2005: DMCA prohibits circumvention of electronic copy protection

You can play a movie relevant to your curriculum, you can’t play a movie for entertainment
- you can make an archival copy, you can’t distribute copies

“Disney is notorious for defending their copyrights and they will sue your district.”

Copyright: Transformative Argument
- “as long as the work is transformed, it is fair use”
- determined on a case-by-case basis, no clear-cut rule
- this argument has been made and both successfully and unsuccessfully

‘At the ISTE conference several years ago, I heard a presenter say this means educators and students can do whatever you want, it will be sorted out in court if it is challenged’
- that is bad advice

MY COMMENT: I ASKED COLIN WHO THE PRESENTER AT ISTE WAS WHO SAID THIS. HE SAID IT WAS SOMEONE FROM ANOTHER SCHOOL DISTRICT. I WANT TO FOLLOW UP ON WHO THAT PERSON WAS SPECIFICALLY. THESE ARE THE KIND OF ‘STORIES’ ABOUT COPYRIGHT WHICH NEED TO BE VALIDATED AND CITED SPECIFICALLY.

“I call taking someone else’s work and transforming it plagiarism”
- err on the side of caution

This just in!
- 18 Jan 2012: Supreme Court ruled (6-2) on Material in public domain is not in “territory that works may never exit”

Case: International Copyright. Congress has power to move works in PD back to protected (1994)
- HG Wells, Igor Stravinsky

Now hearing from Glen Hammonds:

Records: Nothing lasts forever? Don’t bet on it!
- Freedom of Information Act
- Oklahoma Open Records Act

Governmental tort claim act protects people when they are doing things in the scope of their employment, this applies for school teachers

1 Definition of a record, for Open Records Act
- 51 O.S. 2011, 24A.3

‘Record’ means all documents, including, but not limited to, any book, paper, photograph, microfilm, data files created by or used with computer software, computer tape, disk, record, second recording, film recording, video record or other material regardless of physical form…

First point: don’t be afraid of an open records request you receive as a school employee, these are common and will continue

Every document in a school is not a public record, but we need to look at this definition

MY COMMENT: THE LONG URL ON THIS SCREEN IS A PERFECT PLACE TO SHARE/USE A URL SHORTENER AS WELL… URL IS FAR TOO LONG TO TYPE…

The problem with emails, corporate America finds it very easy to archive everything (all that goes out or comes in)
- in schools, we don’t have to do that

Search fees: when are they allowable?
- “if the reuest is solely for commercial purpose, or would clearly cause excessive disruption of the essential functions of the public body”
- this doesn’t mean you can’t charge for the document, it means there can’t be a ‘search fee’ to go find something

law says you get reasonable time to respond to requests, good idea is to talk directly to requesters and find out exactly what they want / are looking for (their request may be broader than they need)

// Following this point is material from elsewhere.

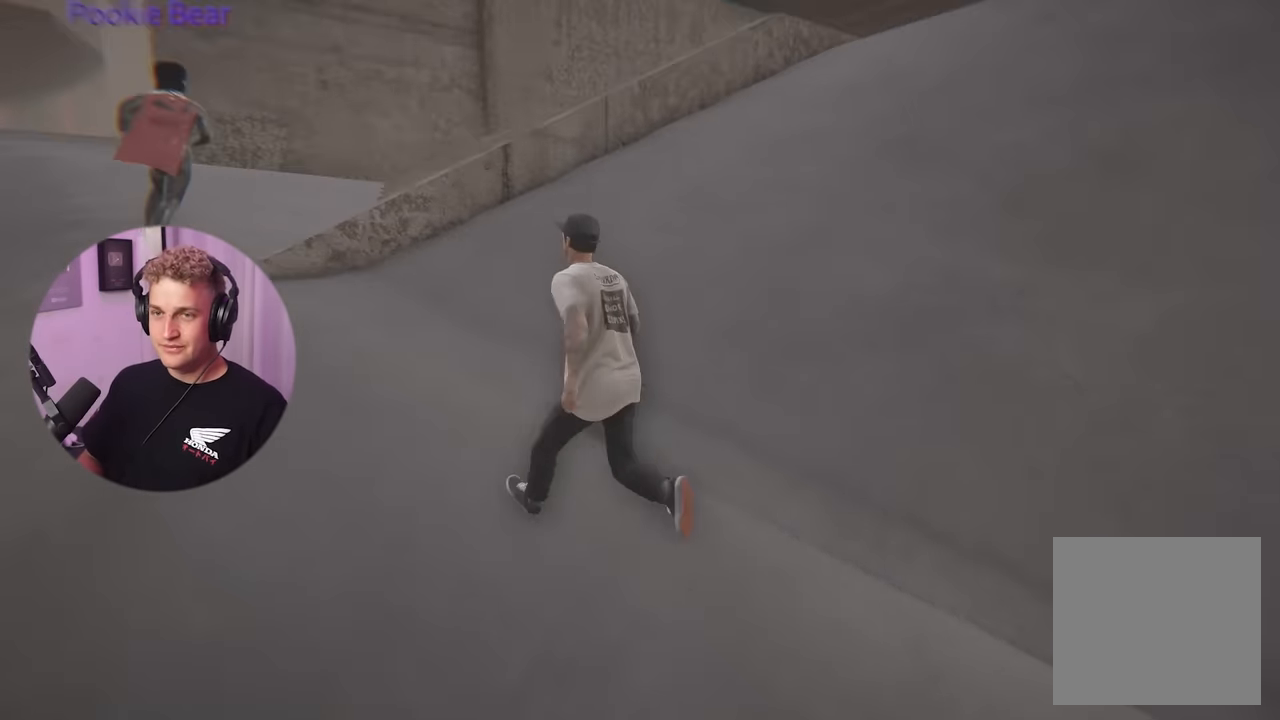
{"buttons": [], "left_stick": "up-left", "right_stick": "center", "events": [[351, "right_stick", "right"], [484, "right_stick", "center"]]}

If you have a superintendent who conducts much of his business with board members with his personal email account, then his email records are definitionally open records
- this is not a question of access, it is a question of whether someone files an open records request

Citing law on “school-business electronic communications on privately owned electronic devices”

Penalties for Open Record Act violation
- violation is misdemeanor, up to 1 year in jail, visiting days are usually on Thursdays
- I don’t encourage you to take the ‘asking forgiveness’ path as people sometimes encourage in education

Question from the audience: What is my responsibility as a district tech director if someone seeking an open record request for a teacher’s personal email account if they conduct business with it
- indivdiuals can

Question from an audience participant who says “We’ve chosen not to archive email in our district. Is that OK?”
- answer: There is an attorney general opinion that says schools should follow state law, you need to follow law and your policy
- there can be policies for keeping emails for 30 days, you need to determine what policy you’ll have in place
- there are requirements for keeping financial records for a long time
- there is not an exact answer about how long you must keep a document (depends on what the document is, plus your local policy)

Email privacy / IM privacy

There is no right to privacy on school district on email systems
- school district owns the system, the employee does not

For me (Colin Webb) as a tech director, for me to retrieve an email from an employee’s account the superintendent must sign off on that request (campus principals can’t, our policy specifies it must be escalated to the level of the superintendent)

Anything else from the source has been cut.